Entre tradition et modernité, la chanson française a résonné dans Bruxelles grâce à Juliette Gréco et Mathieu Chédid, qui s’y sont produits à quelques jours d’intervalle. Le 20 février au Cirque royal, on ne sait pas bien si le public venu applaudir Juliette Gréco avait fait le déplacement pour simplement entendre le répertoire de la chanteuse ou pour apercevoir l’inoxydable égérie de Saint-Germain-des-Prés, gardant peut-être en mémoire l’adage de François Mauriac («Gréco est le chef-d’œuvre unique de Gréco»). «Pratiquement plantée devant son micro tout le long du récital», la Gréco, «éternellement habillée de sa longue robe noire, maquillée de blanc», demeure «un personnage fascinant», commente le chroniqueur de La Libre Belgique (23/2). «Ce sont aussi ses limites: on ne voit bientôt plus que le mythe, la muse existentialiste, Belphégor. Rebelle, effrontément libre, farouche, Gréco ne se laisse en fait que rarement percer.» Quelques jours plus tôt,La Libre Belgique rendait compte, dans son édition du 20 février, du passage de M. Si Mathieu Chédid «pouvait susciter quelques réserves, elles volent en éclat quand la machine de guerre M présente en live ses nouvelles chansons, ce qui leur donne leur envol et leur force. (…) Monde virtuel sera l’une des rares escapades vers ses anciennes chansons. M a en effet choisi de fêter avec son public ce Qui de nous deux? quasiment dans son intégralité. Au risque de décevoir ses fidèles? Que nenni!» Au bout de deux heures et demi d’un show mené tambour battant, «l’Ancienne Belgique a réservé un triomphe à M».

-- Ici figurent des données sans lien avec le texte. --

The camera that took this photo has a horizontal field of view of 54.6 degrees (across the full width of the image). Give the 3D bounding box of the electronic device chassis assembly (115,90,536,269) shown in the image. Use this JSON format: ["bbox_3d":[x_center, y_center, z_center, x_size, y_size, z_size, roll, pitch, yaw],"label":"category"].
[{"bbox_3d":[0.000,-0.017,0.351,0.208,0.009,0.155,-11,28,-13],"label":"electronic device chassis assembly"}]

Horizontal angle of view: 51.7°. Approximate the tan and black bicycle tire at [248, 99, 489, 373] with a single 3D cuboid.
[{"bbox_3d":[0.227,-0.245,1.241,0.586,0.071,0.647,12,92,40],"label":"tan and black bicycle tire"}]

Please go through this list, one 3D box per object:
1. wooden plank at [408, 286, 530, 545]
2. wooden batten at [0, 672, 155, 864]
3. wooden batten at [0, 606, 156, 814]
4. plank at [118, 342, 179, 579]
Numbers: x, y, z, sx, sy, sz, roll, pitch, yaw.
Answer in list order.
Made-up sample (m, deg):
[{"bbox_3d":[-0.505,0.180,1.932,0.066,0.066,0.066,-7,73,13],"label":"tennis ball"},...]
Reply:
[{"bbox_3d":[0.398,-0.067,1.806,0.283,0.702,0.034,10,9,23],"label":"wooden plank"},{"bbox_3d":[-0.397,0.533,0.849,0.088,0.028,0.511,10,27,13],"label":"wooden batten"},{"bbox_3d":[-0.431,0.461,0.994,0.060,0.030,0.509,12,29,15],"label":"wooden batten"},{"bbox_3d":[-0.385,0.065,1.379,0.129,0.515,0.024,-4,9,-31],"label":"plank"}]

Tandis que la Belgique accueillait l’excentrique M, la Suisse découvrait le gouailleur Sanseverino, dont le nouveau disque, Les Sénégalaises, sort cette semaine. Révélé sur le tard au public français (ce baroudeur de la musique est âgé de 42 ans), le «titi vagabond» a convaincu le journaliste de L’Impartial (13/2), venu l’interviewer avant son concert au Casino de Locle. «En concert, comme sur le nouvel opus, on retrouve trois guitares, une contrebasse et un piano. Jamais de batterie? «Surtout pas, les guitares remplacent avantageusement la batterie», glisse le musicien. (…) Difficile de cataloguer ce mariage de chansons aux textes gentiment caustiques et de jazz». «Nouvelle chanson française?» se hasarde le journaliste. La réponse fuse, sans langue de bois: «J’ai été plutôt flatté de figurer aux côtés de Vincent Delerm et de Bénabar sous cette étiquette. Mais après nous, il y a M ou Raphaël». Loin des querelles de famille de la chanson française, le saxophoniste Julien Lourau, l’un des leaders du nouveau jazz à la française, jouait au Jazz Café de Londres accompagné d’un quartette acoustique, sous les yeux de John Fordham, du Guardian (19/2). «Durant la majeure partie du spectacle, Lourau explora une musique world-jazz mid tempo plutôt baba cool», qui désarçonna les gardiens du temple Jazz mais attira les clubbers friands de remixes façon St. Germain. Et même si «Lourau peut superficiellement ressembler à nombre de saxophonistes contemporains dans la densité de ses longues lignes et dans la facilité avec laquelle il se déplace entre les différentes approches rythmiques», il n’en demeure pas moins que le Parisien «a confirmé au public qu’il était bien l’homme qu’il attendait».